### MATERIALS PROVIDED
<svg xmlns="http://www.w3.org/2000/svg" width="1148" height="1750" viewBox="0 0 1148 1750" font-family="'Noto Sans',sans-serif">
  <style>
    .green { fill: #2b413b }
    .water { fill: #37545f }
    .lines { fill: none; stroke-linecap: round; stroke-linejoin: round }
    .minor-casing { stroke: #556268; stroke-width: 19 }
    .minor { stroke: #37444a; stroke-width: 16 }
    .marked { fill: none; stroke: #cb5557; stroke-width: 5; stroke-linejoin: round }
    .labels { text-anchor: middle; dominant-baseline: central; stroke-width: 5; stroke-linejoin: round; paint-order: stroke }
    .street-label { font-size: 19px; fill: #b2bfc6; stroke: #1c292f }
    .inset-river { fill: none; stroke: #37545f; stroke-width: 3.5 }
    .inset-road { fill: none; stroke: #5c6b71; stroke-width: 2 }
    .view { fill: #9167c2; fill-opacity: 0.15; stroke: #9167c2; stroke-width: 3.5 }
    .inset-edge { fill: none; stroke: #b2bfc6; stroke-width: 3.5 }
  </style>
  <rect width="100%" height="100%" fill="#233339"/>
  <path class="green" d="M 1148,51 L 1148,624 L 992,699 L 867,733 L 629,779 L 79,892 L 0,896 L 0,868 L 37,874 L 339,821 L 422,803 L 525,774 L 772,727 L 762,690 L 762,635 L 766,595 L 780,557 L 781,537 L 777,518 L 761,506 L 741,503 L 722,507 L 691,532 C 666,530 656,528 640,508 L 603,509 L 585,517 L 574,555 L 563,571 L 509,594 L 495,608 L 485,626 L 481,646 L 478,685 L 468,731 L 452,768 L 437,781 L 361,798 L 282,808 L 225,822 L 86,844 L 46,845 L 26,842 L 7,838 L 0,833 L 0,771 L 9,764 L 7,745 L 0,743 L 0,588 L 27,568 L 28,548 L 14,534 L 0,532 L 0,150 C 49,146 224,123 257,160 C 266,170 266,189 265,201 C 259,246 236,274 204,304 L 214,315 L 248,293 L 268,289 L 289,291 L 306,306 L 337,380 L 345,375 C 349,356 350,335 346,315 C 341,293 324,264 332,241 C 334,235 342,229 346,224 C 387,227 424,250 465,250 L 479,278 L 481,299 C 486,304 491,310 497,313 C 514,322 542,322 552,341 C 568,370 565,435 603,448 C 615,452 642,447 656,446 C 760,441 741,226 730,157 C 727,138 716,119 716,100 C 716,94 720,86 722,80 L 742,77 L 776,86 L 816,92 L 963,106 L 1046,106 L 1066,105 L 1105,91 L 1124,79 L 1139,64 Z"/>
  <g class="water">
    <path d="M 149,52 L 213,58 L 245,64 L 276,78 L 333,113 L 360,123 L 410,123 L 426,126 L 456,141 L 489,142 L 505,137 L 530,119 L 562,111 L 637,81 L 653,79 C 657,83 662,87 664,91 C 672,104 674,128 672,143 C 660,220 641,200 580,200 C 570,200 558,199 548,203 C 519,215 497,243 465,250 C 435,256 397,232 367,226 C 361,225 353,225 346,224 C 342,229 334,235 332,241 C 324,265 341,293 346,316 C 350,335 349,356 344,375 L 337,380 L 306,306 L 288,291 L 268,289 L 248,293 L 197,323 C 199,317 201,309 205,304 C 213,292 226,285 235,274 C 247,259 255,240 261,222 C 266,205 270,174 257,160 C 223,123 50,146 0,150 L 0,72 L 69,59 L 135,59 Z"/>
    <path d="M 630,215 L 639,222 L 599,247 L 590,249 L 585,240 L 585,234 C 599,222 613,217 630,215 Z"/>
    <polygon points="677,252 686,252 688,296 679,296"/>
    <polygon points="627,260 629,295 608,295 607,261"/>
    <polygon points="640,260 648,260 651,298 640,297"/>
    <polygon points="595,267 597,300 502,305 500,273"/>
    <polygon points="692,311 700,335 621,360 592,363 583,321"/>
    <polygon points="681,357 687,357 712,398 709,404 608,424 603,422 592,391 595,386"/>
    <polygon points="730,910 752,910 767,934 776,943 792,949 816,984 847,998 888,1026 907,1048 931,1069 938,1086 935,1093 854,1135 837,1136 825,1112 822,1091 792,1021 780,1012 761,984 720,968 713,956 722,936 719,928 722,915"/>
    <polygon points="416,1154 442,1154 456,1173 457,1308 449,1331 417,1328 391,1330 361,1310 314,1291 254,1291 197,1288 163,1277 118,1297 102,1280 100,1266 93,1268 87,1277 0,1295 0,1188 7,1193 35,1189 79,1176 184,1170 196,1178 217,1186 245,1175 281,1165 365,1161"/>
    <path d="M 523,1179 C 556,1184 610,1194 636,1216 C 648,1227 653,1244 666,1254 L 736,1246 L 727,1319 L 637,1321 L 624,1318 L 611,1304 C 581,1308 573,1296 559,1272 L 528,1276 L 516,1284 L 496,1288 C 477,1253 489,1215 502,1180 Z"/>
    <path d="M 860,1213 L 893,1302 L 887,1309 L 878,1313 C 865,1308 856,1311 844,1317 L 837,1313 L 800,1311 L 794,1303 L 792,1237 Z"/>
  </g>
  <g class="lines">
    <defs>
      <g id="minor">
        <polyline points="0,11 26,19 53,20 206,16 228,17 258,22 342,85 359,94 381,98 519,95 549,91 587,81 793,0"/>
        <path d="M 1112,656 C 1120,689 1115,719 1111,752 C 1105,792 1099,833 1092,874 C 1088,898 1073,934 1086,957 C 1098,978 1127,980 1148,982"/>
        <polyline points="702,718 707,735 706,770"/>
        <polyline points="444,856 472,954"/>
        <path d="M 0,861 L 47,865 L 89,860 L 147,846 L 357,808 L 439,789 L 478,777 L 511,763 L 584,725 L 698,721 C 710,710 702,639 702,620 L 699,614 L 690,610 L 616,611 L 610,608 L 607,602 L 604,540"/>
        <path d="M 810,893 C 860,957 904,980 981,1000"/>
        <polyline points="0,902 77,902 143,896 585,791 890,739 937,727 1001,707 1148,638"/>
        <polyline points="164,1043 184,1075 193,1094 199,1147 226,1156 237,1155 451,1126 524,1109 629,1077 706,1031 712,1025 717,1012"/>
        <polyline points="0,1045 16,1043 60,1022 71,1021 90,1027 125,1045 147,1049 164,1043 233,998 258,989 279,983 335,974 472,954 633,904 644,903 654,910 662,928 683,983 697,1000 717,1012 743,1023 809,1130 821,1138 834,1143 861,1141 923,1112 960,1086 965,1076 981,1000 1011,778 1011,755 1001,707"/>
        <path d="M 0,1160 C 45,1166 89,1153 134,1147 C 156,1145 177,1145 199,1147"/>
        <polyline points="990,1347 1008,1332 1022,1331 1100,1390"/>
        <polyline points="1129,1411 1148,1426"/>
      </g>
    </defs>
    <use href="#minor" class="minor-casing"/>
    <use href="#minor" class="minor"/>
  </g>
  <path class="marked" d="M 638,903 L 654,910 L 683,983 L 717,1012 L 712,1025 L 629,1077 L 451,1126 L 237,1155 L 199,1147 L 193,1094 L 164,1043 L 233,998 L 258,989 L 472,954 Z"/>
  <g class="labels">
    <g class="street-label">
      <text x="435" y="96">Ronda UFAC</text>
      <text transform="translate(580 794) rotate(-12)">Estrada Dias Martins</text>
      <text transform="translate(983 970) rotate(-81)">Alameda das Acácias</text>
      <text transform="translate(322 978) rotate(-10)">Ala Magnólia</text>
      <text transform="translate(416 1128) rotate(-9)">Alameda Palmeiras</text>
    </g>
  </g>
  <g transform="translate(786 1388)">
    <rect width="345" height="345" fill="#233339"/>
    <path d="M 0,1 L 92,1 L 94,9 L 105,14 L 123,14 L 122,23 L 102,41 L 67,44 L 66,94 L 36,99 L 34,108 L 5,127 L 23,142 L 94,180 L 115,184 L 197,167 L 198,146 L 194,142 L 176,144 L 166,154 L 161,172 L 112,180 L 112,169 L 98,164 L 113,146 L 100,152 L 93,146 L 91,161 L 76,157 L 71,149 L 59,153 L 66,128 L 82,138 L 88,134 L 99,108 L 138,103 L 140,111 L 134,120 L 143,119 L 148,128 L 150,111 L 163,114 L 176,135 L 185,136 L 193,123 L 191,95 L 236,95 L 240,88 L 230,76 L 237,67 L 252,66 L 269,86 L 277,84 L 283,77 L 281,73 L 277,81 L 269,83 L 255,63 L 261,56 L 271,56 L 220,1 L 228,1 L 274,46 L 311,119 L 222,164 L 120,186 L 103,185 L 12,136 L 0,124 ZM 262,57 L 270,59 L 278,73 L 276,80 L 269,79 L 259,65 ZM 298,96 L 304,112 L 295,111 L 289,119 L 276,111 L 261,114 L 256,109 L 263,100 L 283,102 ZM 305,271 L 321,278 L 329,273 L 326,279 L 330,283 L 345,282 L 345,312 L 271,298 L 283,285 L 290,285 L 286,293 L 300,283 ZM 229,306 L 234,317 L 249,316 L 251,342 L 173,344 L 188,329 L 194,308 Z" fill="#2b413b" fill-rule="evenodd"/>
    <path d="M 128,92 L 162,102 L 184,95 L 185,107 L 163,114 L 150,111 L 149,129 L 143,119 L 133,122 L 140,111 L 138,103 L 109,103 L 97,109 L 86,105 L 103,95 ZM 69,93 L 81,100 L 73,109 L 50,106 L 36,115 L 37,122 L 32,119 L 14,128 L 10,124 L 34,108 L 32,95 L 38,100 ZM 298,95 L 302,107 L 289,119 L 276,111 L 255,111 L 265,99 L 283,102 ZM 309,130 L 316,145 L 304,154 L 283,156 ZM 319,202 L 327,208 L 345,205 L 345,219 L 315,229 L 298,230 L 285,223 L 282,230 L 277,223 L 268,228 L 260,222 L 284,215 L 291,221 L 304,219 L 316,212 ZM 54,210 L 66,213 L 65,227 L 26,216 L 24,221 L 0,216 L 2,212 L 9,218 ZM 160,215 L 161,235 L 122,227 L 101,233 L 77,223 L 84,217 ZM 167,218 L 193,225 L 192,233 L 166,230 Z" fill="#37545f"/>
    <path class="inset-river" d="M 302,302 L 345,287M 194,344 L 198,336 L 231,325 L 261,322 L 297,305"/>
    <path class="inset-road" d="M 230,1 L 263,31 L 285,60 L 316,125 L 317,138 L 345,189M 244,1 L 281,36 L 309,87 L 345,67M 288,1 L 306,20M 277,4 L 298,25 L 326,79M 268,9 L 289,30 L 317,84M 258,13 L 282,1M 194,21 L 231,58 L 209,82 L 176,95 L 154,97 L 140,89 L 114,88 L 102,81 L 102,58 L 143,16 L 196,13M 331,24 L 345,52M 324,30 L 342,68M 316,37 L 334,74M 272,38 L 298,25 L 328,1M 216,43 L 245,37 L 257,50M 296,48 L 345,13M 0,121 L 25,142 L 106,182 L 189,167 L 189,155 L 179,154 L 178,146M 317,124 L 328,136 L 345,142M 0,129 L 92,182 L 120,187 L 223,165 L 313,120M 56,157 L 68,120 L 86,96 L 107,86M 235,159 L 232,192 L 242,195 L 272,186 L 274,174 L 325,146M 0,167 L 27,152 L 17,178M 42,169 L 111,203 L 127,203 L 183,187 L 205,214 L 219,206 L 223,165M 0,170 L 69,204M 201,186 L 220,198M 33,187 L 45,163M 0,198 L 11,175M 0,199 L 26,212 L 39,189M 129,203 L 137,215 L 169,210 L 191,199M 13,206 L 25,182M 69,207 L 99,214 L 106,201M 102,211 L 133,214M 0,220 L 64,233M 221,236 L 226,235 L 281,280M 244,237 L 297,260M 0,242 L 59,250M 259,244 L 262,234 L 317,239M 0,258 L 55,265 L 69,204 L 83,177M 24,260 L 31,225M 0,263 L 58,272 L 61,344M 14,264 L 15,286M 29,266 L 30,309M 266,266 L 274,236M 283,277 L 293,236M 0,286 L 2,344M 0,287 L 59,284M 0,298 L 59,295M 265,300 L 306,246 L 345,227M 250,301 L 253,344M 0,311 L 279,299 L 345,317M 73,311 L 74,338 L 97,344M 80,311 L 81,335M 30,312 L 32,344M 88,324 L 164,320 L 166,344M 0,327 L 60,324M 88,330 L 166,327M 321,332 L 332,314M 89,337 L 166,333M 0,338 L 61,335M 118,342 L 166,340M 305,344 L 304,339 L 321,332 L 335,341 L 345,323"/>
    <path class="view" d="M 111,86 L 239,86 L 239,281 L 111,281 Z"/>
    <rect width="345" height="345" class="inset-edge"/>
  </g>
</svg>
==
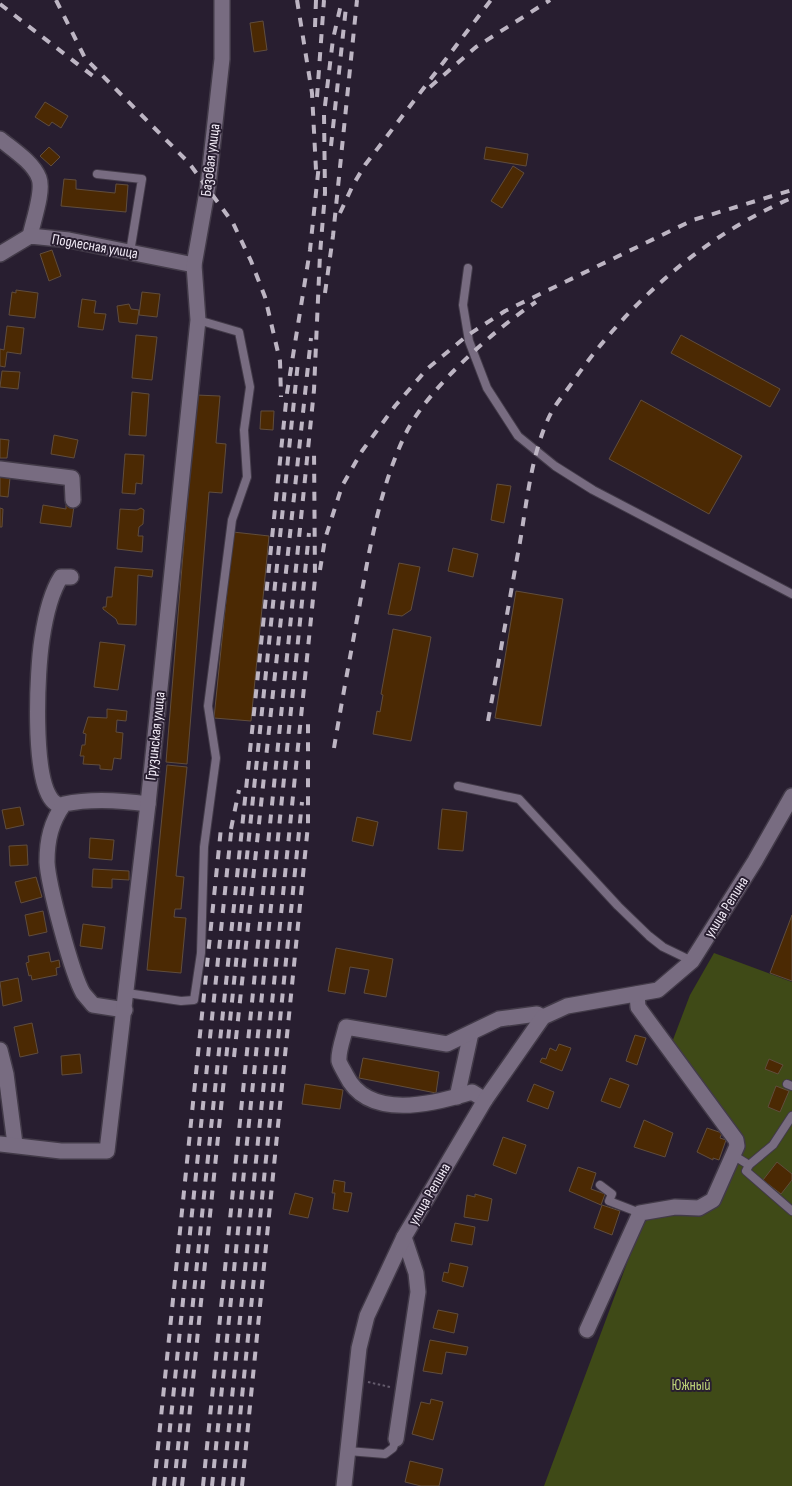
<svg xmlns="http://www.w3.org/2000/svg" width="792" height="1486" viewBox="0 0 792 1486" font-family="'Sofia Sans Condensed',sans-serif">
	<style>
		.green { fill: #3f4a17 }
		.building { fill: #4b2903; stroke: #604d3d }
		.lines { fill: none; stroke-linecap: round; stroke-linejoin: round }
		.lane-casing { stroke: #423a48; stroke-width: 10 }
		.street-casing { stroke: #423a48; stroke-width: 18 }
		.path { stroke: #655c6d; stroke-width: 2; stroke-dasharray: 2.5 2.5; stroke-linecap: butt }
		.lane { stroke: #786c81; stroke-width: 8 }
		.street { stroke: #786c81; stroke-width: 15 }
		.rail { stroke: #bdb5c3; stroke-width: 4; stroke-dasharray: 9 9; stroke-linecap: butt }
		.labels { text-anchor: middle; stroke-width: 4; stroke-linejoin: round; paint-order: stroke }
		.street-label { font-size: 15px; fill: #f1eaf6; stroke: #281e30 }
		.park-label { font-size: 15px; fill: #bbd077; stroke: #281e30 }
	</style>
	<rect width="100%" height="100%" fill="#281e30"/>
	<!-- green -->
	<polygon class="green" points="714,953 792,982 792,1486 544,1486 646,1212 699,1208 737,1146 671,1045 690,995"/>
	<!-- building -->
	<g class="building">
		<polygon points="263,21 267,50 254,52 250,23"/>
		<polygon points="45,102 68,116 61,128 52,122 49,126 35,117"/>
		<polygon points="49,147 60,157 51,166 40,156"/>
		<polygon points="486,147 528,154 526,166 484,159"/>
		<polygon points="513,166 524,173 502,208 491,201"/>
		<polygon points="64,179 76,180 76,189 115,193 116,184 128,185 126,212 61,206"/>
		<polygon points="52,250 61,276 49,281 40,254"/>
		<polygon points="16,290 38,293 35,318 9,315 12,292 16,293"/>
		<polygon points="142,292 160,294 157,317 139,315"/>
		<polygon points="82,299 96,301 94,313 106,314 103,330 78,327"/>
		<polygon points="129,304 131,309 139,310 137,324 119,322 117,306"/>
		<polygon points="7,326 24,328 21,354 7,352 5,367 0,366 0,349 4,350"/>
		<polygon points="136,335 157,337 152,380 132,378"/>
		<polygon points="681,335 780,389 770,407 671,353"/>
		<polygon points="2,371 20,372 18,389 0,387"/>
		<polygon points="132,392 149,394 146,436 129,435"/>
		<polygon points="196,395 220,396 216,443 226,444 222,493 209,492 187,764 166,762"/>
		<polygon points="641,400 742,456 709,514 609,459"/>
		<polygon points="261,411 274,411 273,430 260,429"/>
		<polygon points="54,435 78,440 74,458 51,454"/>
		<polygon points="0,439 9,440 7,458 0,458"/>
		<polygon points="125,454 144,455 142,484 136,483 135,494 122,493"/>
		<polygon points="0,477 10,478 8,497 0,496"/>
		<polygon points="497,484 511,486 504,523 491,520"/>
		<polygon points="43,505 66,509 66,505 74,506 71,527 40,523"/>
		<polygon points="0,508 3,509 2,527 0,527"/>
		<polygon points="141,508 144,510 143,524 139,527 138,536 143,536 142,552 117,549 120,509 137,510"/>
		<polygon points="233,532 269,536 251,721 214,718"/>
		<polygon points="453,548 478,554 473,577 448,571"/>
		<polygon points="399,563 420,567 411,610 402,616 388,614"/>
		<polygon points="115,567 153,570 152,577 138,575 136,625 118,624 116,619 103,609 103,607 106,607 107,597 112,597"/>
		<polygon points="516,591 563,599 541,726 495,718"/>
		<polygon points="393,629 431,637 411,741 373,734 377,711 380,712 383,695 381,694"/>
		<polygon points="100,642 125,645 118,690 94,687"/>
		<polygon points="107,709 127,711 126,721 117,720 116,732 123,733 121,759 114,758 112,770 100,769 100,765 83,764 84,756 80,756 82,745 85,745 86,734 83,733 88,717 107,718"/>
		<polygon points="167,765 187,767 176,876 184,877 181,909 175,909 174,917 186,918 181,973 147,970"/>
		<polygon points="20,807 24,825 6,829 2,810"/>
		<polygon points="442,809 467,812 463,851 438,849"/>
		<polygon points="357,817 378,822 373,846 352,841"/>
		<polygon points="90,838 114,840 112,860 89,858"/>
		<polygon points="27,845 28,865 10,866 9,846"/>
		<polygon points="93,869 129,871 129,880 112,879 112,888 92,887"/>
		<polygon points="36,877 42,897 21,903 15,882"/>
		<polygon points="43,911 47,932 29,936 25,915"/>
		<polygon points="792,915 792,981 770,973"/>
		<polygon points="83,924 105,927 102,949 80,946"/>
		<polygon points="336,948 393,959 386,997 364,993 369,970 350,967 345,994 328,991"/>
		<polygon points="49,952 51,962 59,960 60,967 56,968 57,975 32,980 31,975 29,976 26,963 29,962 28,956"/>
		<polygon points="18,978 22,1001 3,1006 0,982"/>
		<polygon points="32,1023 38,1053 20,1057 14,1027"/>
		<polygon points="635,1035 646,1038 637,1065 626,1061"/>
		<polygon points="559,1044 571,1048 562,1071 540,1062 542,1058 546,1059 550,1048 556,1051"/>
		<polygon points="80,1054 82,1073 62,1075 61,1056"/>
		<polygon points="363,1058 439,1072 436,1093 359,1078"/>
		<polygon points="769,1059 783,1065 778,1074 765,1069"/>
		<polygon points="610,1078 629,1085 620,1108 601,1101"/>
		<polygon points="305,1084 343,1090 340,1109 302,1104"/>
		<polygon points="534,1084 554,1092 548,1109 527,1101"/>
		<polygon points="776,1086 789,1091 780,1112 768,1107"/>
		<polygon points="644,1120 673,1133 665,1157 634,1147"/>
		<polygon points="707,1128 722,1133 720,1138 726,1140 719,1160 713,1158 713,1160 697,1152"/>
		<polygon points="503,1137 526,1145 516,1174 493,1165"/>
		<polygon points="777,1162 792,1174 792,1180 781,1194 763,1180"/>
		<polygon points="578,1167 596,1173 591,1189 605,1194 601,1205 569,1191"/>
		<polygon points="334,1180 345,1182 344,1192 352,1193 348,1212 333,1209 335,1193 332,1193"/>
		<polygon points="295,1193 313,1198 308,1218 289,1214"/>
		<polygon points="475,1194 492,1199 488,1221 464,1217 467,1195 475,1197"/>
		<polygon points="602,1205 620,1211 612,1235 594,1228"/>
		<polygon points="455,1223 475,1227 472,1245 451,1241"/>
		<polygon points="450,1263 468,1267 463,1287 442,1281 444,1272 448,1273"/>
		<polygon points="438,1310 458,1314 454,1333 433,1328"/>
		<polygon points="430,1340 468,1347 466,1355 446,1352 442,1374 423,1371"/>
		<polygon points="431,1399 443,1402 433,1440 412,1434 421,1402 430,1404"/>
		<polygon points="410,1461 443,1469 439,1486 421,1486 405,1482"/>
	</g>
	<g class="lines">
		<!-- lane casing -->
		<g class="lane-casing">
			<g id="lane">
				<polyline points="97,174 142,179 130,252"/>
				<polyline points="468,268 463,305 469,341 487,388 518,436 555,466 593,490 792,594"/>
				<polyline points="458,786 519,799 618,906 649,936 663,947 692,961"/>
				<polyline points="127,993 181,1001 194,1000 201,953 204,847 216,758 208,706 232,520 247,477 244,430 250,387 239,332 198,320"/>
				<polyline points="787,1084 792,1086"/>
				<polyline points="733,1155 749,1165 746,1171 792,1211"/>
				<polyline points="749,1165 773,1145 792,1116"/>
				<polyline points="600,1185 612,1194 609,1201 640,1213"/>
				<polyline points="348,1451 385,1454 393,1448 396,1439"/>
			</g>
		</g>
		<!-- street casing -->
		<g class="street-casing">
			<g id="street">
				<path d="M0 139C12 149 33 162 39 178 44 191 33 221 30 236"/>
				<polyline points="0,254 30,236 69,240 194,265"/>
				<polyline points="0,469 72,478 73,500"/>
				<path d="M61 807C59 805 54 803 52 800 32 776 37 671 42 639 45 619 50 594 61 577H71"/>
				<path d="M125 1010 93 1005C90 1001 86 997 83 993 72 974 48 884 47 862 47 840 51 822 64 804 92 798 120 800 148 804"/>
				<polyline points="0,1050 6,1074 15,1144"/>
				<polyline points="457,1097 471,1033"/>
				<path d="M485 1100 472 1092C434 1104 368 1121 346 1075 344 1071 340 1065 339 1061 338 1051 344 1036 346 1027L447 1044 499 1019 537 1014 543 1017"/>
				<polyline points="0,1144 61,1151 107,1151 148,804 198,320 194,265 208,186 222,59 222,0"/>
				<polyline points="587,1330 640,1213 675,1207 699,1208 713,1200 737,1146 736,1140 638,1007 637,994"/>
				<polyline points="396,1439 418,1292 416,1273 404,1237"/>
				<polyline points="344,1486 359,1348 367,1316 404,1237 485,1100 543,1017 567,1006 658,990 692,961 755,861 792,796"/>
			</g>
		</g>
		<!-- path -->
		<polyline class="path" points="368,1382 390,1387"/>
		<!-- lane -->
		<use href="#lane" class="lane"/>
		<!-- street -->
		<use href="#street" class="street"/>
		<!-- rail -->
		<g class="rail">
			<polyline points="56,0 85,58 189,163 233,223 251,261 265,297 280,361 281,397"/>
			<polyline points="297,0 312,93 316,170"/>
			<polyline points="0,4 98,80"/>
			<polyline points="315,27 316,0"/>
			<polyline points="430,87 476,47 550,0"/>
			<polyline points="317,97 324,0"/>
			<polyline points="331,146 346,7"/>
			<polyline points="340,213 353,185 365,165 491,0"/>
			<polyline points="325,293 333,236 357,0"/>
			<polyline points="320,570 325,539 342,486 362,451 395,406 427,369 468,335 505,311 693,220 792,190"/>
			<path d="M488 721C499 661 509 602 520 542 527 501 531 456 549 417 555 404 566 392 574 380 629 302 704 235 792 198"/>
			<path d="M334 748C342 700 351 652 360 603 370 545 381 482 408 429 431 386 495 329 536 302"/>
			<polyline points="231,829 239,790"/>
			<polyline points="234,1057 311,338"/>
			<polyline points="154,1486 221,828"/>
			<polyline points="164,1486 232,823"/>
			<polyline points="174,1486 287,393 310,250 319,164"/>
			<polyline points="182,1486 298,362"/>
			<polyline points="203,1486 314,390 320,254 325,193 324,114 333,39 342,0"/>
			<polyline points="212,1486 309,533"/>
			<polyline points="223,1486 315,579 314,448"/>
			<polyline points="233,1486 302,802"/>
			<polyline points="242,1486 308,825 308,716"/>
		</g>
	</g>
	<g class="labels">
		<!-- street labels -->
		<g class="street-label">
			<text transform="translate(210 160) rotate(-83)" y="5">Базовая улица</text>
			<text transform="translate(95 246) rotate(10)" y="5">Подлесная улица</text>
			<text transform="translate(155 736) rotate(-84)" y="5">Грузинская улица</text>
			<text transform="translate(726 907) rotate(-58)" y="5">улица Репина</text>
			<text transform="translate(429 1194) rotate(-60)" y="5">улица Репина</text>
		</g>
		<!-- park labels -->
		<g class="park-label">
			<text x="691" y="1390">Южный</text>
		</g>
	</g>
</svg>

### EXERCISE PROMPT
Could you set down, word for word, only the lines above from the line with "#786c81; stroke-width: 15" to the line with "middle; stroke-width: 4;", including both?

### RESULT
		.street { stroke: #786c81; stroke-width: 15 }
		.rail { stroke: #bdb5c3; stroke-width: 4; stroke-dasharray: 9 9; stroke-linecap: butt }
		.labels { text-anchor: middle; stroke-width: 4; stroke-linejoin: round; paint-order: stroke }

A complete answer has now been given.